The iPad As Escape Pod

I agree with much of this critique of the iPad by Jeff Jarvis:

The iPad is retrograde. It tries to turn us back into an audience again. That is why media companies and advertisers are embracing it so fervently, because they think it returns us all to their good old days when we just consumed, we didn’t create, when they controlled our media experience and business models and we came to them.

That seems clearly true. Media wants us to pay for content, and the iPad is engineered for that purpose. Everything about the gadget flows from that basic idea. Just follow the money.

But Jarvis assumes (as I often tend to) that people inherently dislike being an audience, that they are all chafing at their lack of input and control over the culture industries. It may be an erroneous assumption, one derived directly from the ideology of creativity that holds that there is an eager artist in all of us waiting to be released if only the System wasn’t stymieing us all.

If anything, the System is forcing us to create and “share” more than ever before, and it can be exhausting. Our consumption has never been regarded as more productive, and our everyday lives have never been subjected to so much pressure to be interesting, broadcastable, repeatable, symbolically significant, trend-setting, and so on. This is what immateriallabor theory (which I have a tendency to yammer on about) tries to articulate, how the boundary between work and leisure has been eroded and our everyday-life practices are being harvested as a form of work — our friendships, our preferences, our leisure activities are all being expropriated and commercialized, made operative as marketing data. Being immersed in Web 2.0 functionality is basically all about harvesting our immaterial labor, quantifying our quality of life and making it into information that can be circulated as a kind of currency in “the attention economy.”

The iPad, regardless of what other dark portents it harbors, seems positioned as a device that allows us to escape from productive consumption. It promises to let us just consume again, in a sealed-off environment. Being in front of a computer or on a laptop immerses us in many temptations, amny of which are work-related. It may be the conduit by which work reaches us, with emails, etc. So the iPad is supposed to be a haven from that — a device that denies us the temptation of multitasking and “liberates” us to concentrate on entertaining ourselves with good-old professionally made culture-industry content.

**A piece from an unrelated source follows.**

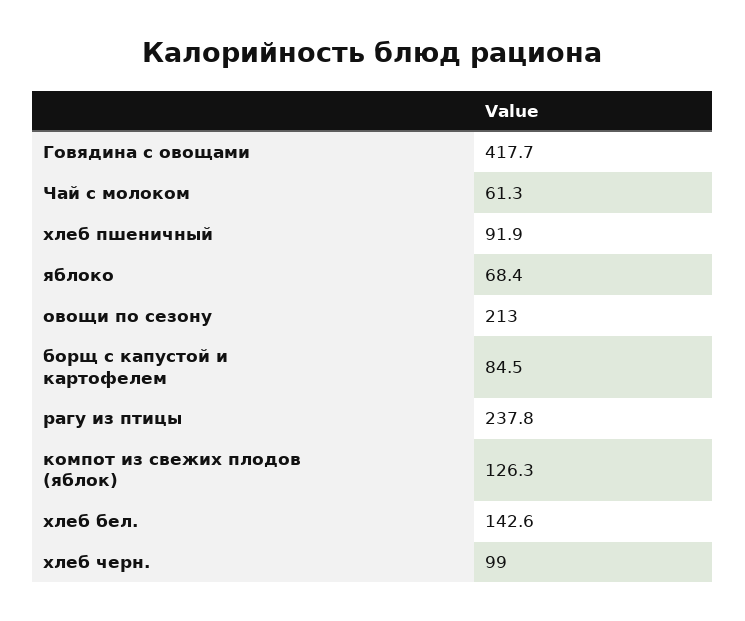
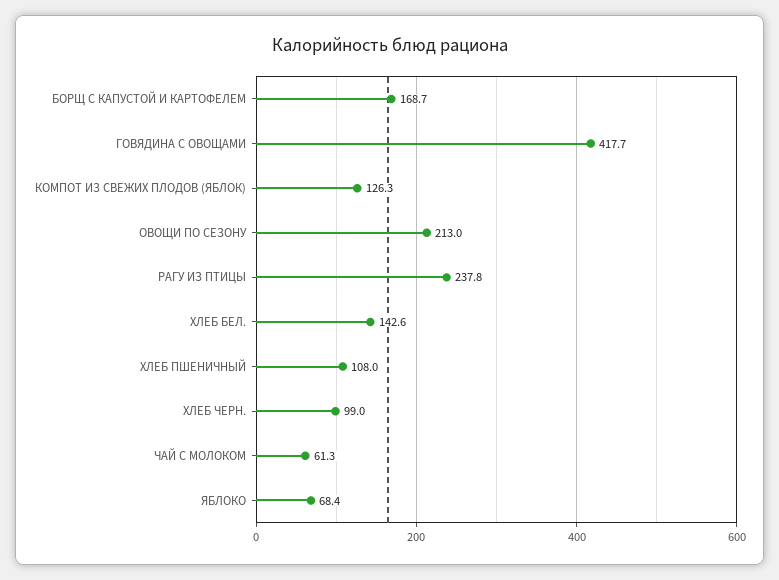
хлеб пшеничный: 91.9 -> 108
борщ с капустой и картофелем: 84.5 -> 168.7

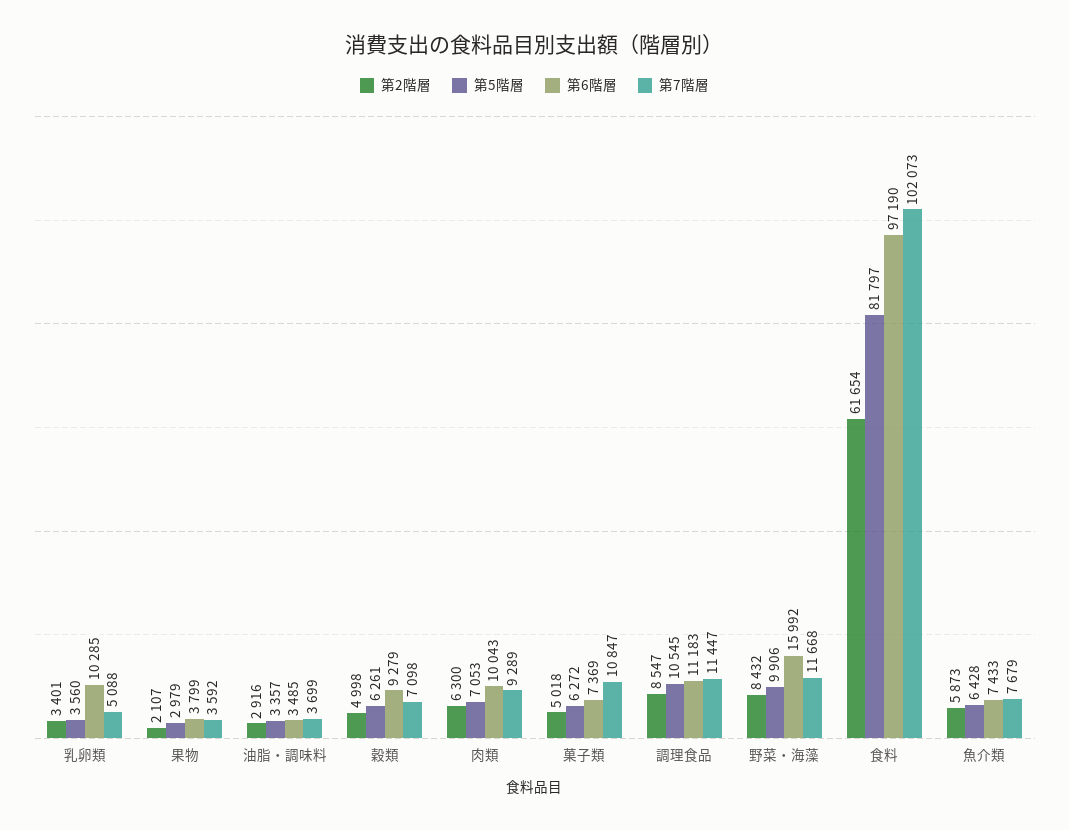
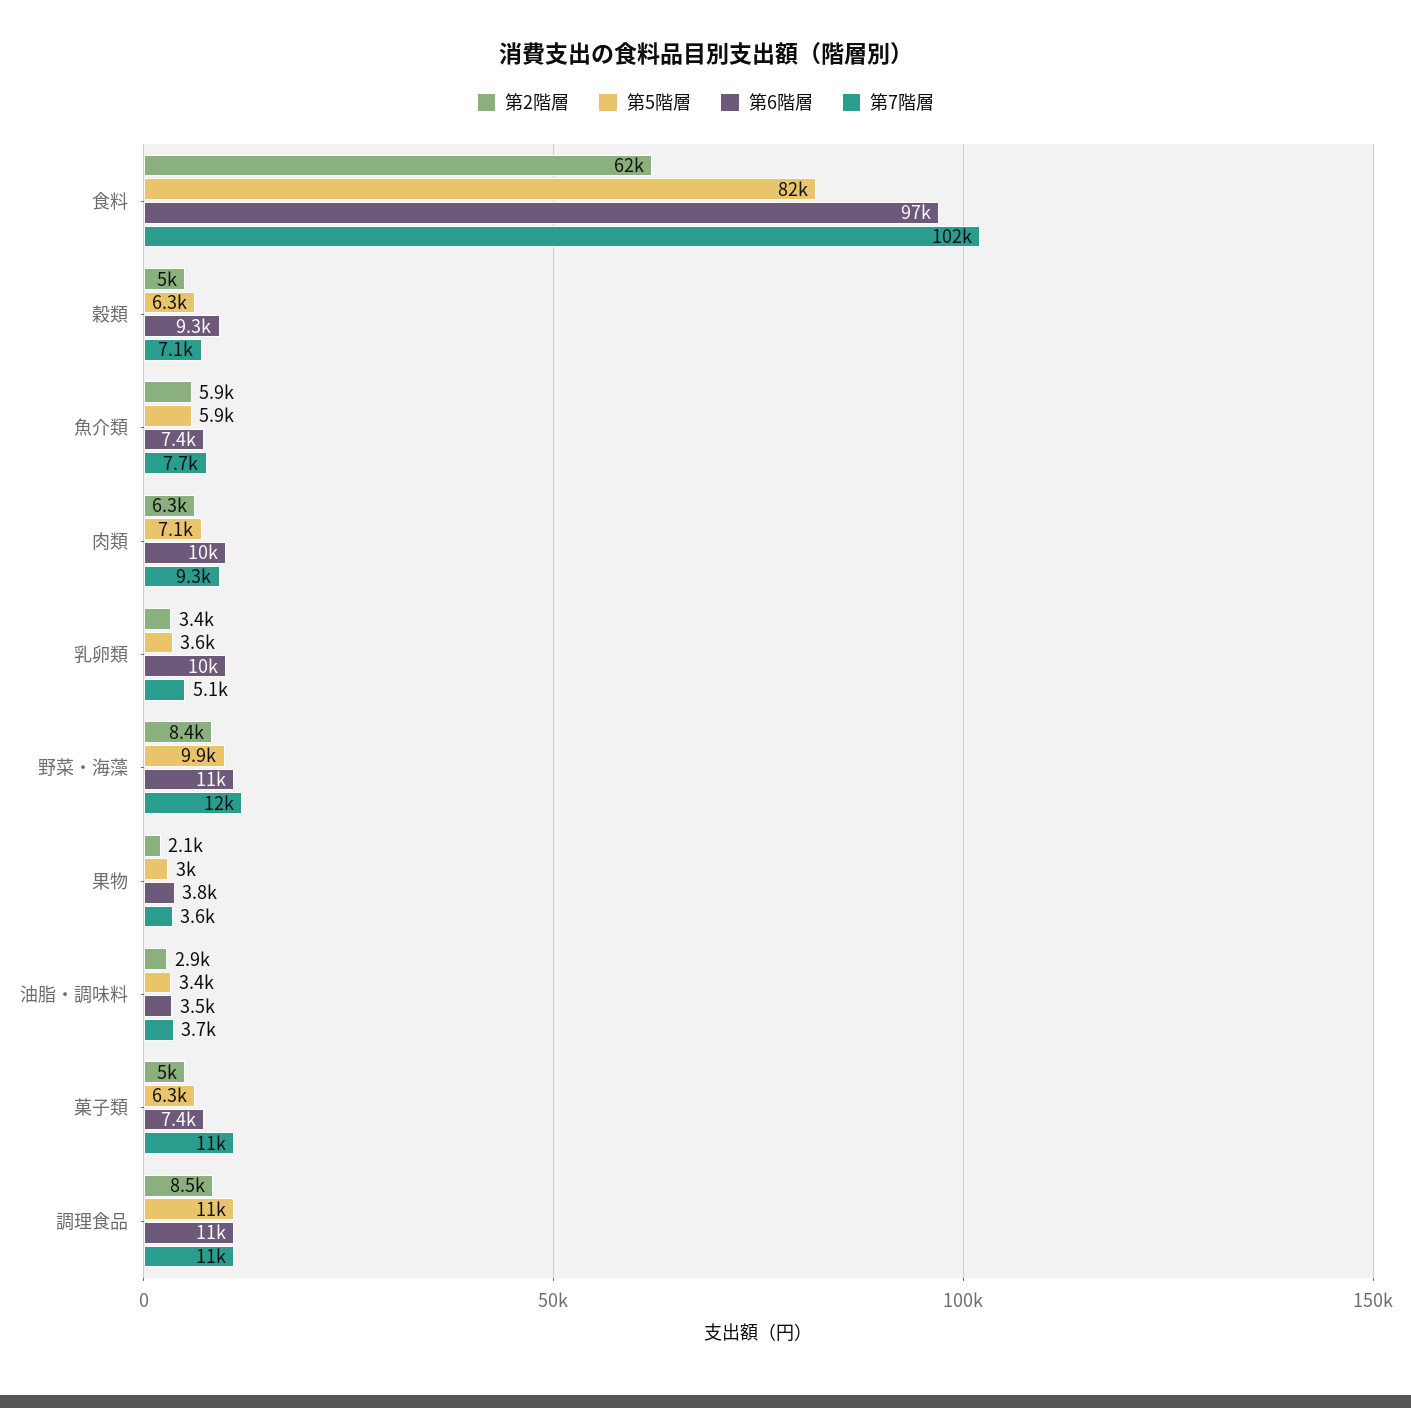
第6階層, 野菜・海藻: 15992 -> 11000
第5階層, 魚介類: 6428 -> 5900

Jarvis complains about this escape:

That’s what we keep hearing about the iPad as the justification for all its purposeful limitations: it’s meant for consumption, we’re told, not creation. We also hear, as in David Pogue’s review, that this is our grandma’s computer. That cant is inherently snobbish and insulting. It assumes grandma has nothing to say. But after 15 years of the web, we know she does. I’ve long said that the remote control, cable box, and VCR gave us control of the consumption of media; the internet gave us control of its creation. Pew says that a third of us create web content. But all of us comment on content, whether through email or across a Denny’s table. At one level or another, we all spread, react, remix, or create. Just not on the iPad.

But I don’t think it is snobbish and insulting at all to imagine that people don’t want to be on call at all times to be sharing their consumption habits or to be making them productive for someone else. I don’t think the limitations built in the iPad make Apple saintly or make their flacks into truth-sayers. I still kind of think people who buy into the iPad hype are suckers — but I am wondering if I should temper that. The question the iPad controversy evokes is whether one can enjoy what is available on the open internet without consenting to a kind of self-exploitation. Are there better ways to avoid immaterial laboring (if it is even something worth avoiding — should we be seizing upon immaterial labor as a means for toppling the existing relations of production?) than retreating to Apple’s hermetically sealed universe? What are they? The iPad is clearly a conservative, retrograde device in its implementation, but is it trying to roll back a revolution we have reason to reject? I don’t think the iPad can give us our ability to concentrate back, but it should make us wonder why so many people seem to think that they should be paying a premium to have the ability restored to them.